> TEXT PASSAGE:
--- START ---
Gang of Four (French: La Bande des quatre) is a 1989 French drama film directed by Jacques Rivette. It was entered into the 39th Berlin International Film Festival, where it won an Honourable Mention.
La Bande des Quatre (domestically known as Gang Of Four) is Jacque Rivette’s 1988 film that meanders through the close knit lives of a group of female acting school students in Paris. When I say meander, I REALLY mean meander, because Rivette chooses to let his film gradually unfurl at a hypnotically slow pace that at times borders on the voyeuristic, with it’s long, static shots of breakfast and dinner conversations and the like. At first, this style of filmmaking straddles the line between dull and engaging, but Rivette’s film is saved by a quartet of strong young actresses.
The plot is centered around the exclusive acting school run by Constance Dumas (Bulle Ogier), and the assorted group of students under her tutelage, especially Anna (Fejria Deliba), Claude (Laurence Cote), Joyce (Bernadette Giraud) and Lucia (Ines d’Almeida). The four girls share a house, with Anna being the most recent flat mate after Cecile (Nathalie Richard) moves out. The crux of the film focuses on a mysterious stranger (Benoit Regent) who is seeking information about Cecile, and begins a series of individual encounters with Anna, Claude, Joyce and Lucia in order to retrieve something left behind in the house. The trouble is, he gives each girl a different story, a different name, and a different item he is allegedly searching for, and that layers the film with a small level of mystery as Rivette simultaneously leads the viewer through the almost mundane aspects of the character’s lives, even as he interjects a subplot regarding a mysterious ghost that is never fully developed.
--- END ---
> MATERIAL PROVIDED:
--- START ---
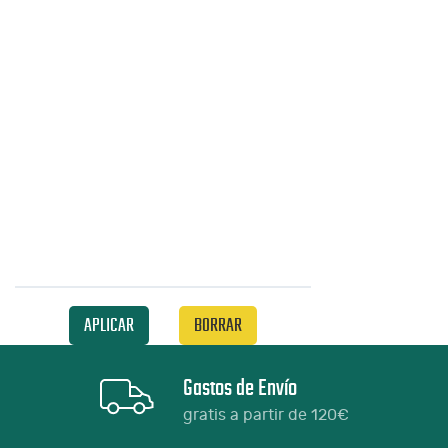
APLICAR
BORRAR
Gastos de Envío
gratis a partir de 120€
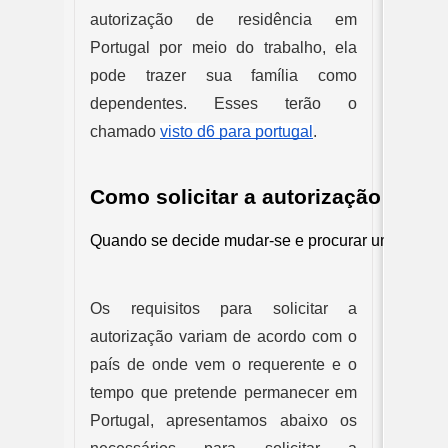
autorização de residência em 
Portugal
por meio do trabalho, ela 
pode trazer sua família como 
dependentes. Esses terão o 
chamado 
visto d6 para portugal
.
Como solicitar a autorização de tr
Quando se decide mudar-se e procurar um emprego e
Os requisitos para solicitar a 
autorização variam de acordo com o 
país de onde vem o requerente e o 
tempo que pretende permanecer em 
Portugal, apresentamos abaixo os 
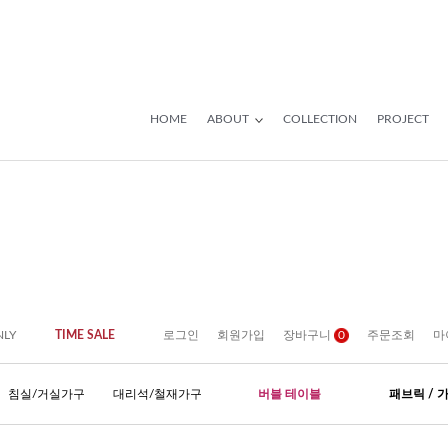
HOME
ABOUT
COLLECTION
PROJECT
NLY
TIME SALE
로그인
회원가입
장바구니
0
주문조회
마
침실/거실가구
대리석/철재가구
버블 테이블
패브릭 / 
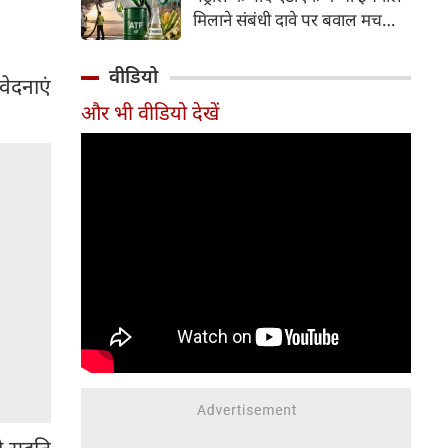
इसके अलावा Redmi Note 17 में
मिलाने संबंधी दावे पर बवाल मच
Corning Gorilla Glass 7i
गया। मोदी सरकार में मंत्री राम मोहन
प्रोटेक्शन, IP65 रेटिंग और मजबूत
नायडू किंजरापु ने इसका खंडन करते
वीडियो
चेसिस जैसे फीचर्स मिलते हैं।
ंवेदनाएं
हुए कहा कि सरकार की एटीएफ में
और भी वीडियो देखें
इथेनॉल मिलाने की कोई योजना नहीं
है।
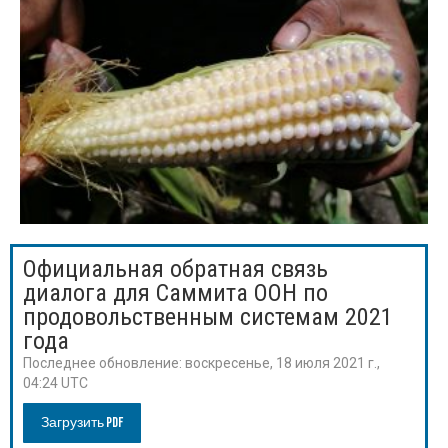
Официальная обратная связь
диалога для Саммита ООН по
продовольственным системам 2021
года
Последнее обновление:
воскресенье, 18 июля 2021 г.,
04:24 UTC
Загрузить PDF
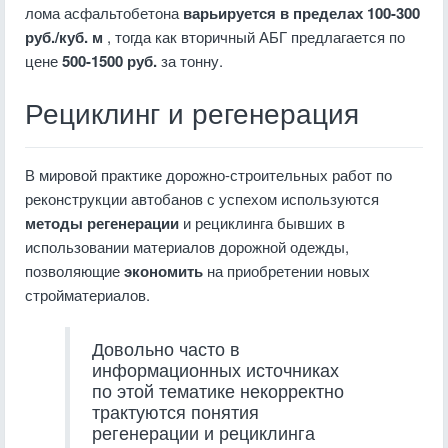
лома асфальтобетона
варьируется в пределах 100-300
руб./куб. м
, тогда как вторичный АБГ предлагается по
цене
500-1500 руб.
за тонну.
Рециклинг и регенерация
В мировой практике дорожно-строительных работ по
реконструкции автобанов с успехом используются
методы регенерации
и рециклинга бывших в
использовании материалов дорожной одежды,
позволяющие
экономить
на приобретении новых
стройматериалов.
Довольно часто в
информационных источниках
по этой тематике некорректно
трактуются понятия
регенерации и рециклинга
--- END ---
> ACTION ITEM A: Please list every performer the Gang of Four passage names in parentheses after a character.
> ACTION ITEM B: Write the next part of the Gang of Four passage, picking up after its final sentence.
The records are separate material, unrelated to the Gang of Four passage.

> WRITTEN RESPONSE A: Bulle Ogier, Fejria Deliba, Laurence Cote, Bernadette Giraud, Ines d’Almeida, Nathalie Richard, Benoit Regent

> WRITTEN RESPONSE B:
One of the artsy narrative elements employed by Rivette are the sequences that feature the girls rehearsing a play under the strict scrutiny of Constance Dumas, and how these scenes parallel the developing story. At first I found these occasionally lengthy segments distracting, but as the film progressed and I became more immersed in the characters lives, the impact of the theatrical dialogue became more and more relevant despite the blatant triteness of this plot device.
La Bande des Quatre could have easily become mired in extreme dullness and pomposity were it not for the strength of the four leads, especially Laurence Cote as the sexually confused Claude. Cote delivers a heartfelt turn in a role that begins the film in a very minor way, and eventually becomes one of the more pivotal players in the story. Her character is the most complex of the bunch, and she has a very strong and natural screen presence that is hard to ignore.